Molecular Alterations of LCNEC
It is implied that LCNEC is made up of subgroups that resemble SCC and NSCLC by their molecular profiles. Rekhtman et al. performed an NGS analysis in 45 LCNEC and demonstrated alterations in TP53 (78%), RB1 (38%), STK11 (33%), KEAP1 (31%) and KRAS (22%) [46]. They identified two major and one minor subsets: SCC-like LCNEC, characterized by TP53 + RB1 co-mutation/loss and MYCL amplification; NSCLC-like LCNEC, characterized by the lack of co-altered TP53 + RB1 and almost universal occurrence of NSCLC-type mutations (STK11, KRAS and KEAP1); and carcinoid-like LCNEC, characterized by MEN1 mutations and low mutational burden. Mitotic activity in the SCC-like subset is significantly higher than that in the NSCLC-like subset, with different cytomorphological features. Alterations in the Notch family genes were observed in 28% of the NSCLC-like subtype indicating neuroendocrine differentiation.

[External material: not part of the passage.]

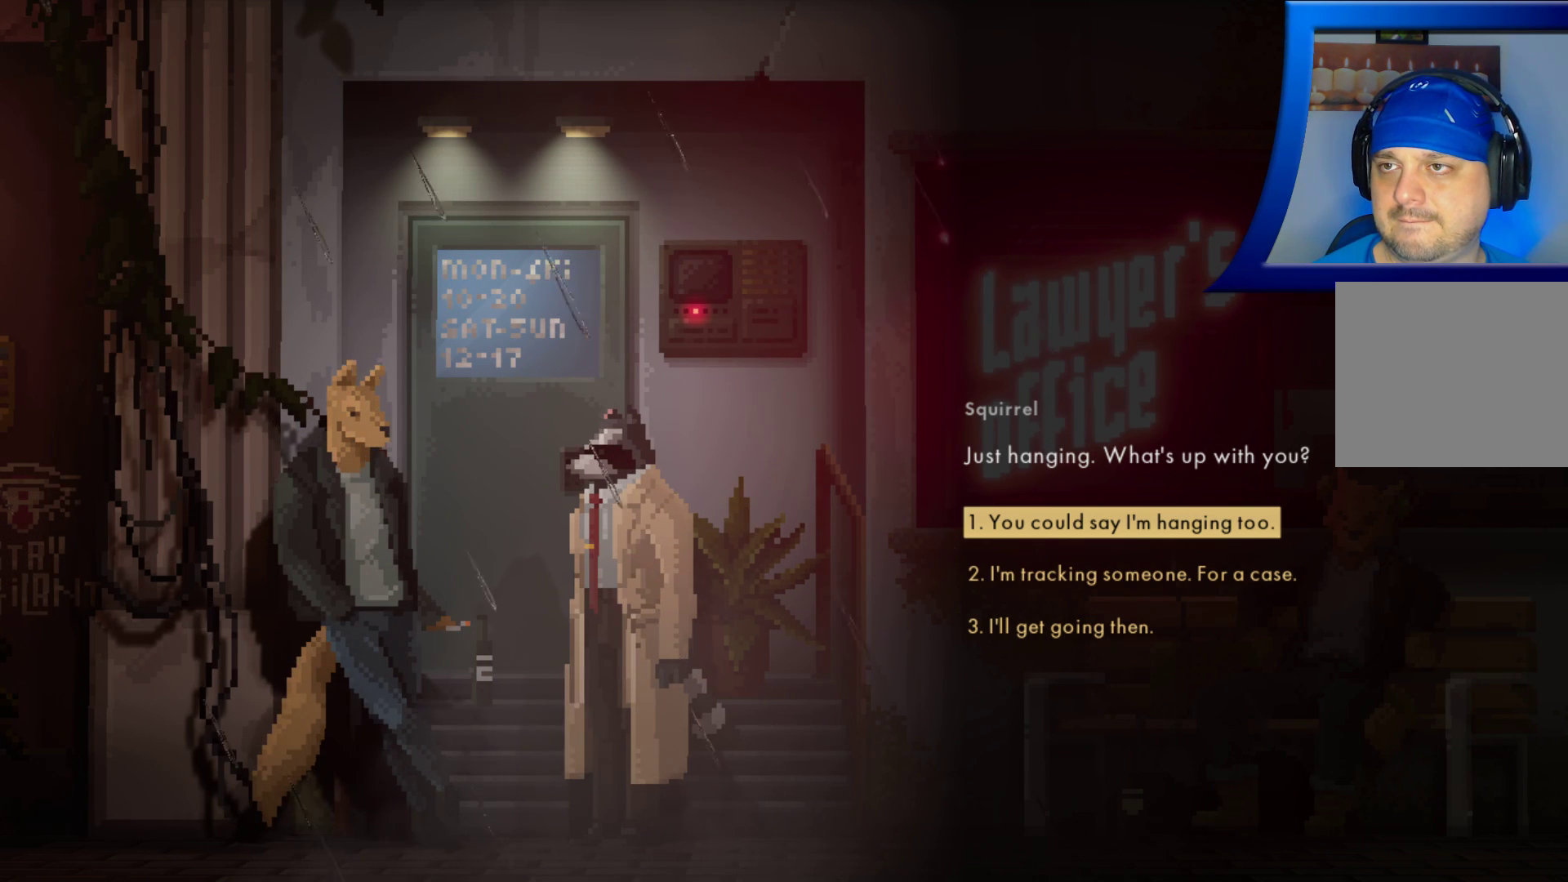
Gameplay with a controller (Xbox layout); each line is a JSON object with the inputs held at the frame after it. "events" lists button and stick changes between this image and that frame as [ms after this image, input, new state], when the widget could be followed in between. Not read: L3 R3.
{"buttons": [], "left_stick": "center", "right_stick": "center", "events": [[50, "DPAD_DOWN", "down"], [183, "DPAD_DOWN", "up"]]}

Miyoshi et al. also showed consistent profiles of LCNEC with TP53 (71%) and RB1 (26%) mutations [47]. Additionally, PIK3CA/AKT/mTOR pathway alterations were reported in 15% of the LCNEC. Notably, LCNEC combined with NSCLC shared the same driver mutations previously reported in NSCLC [47]. Thus, these molecular alterations in LCNEC may be used as targets.
Transformed SCC from NSCLC after Treatment with EGFR-Tyrosine Kinase Inhibitors (TKI)
EGFR mutation-positive ADCs treated with tyrosine kinase inhibitors occasionally acquire resistance, and 15% of them transform into SCC [48]. A TKI-resistant NSCLC cell line demonstrated RB1 inactivation associated with SCC transformation [49]. Sequencing of SCC-transformed NSCLC has revealed high proportions of inactivated RB1 and TP53 [50]. Moreover, these mutations are suggested to have occurred before TKI treatment; therefore, the identification of these mutations in advance may predict the risk of resistance to TKI [51]. In another study, alterations in the Notch-ASCL1 signaling pathway appeared to play a role during the early phase of secondary SCC induction [52].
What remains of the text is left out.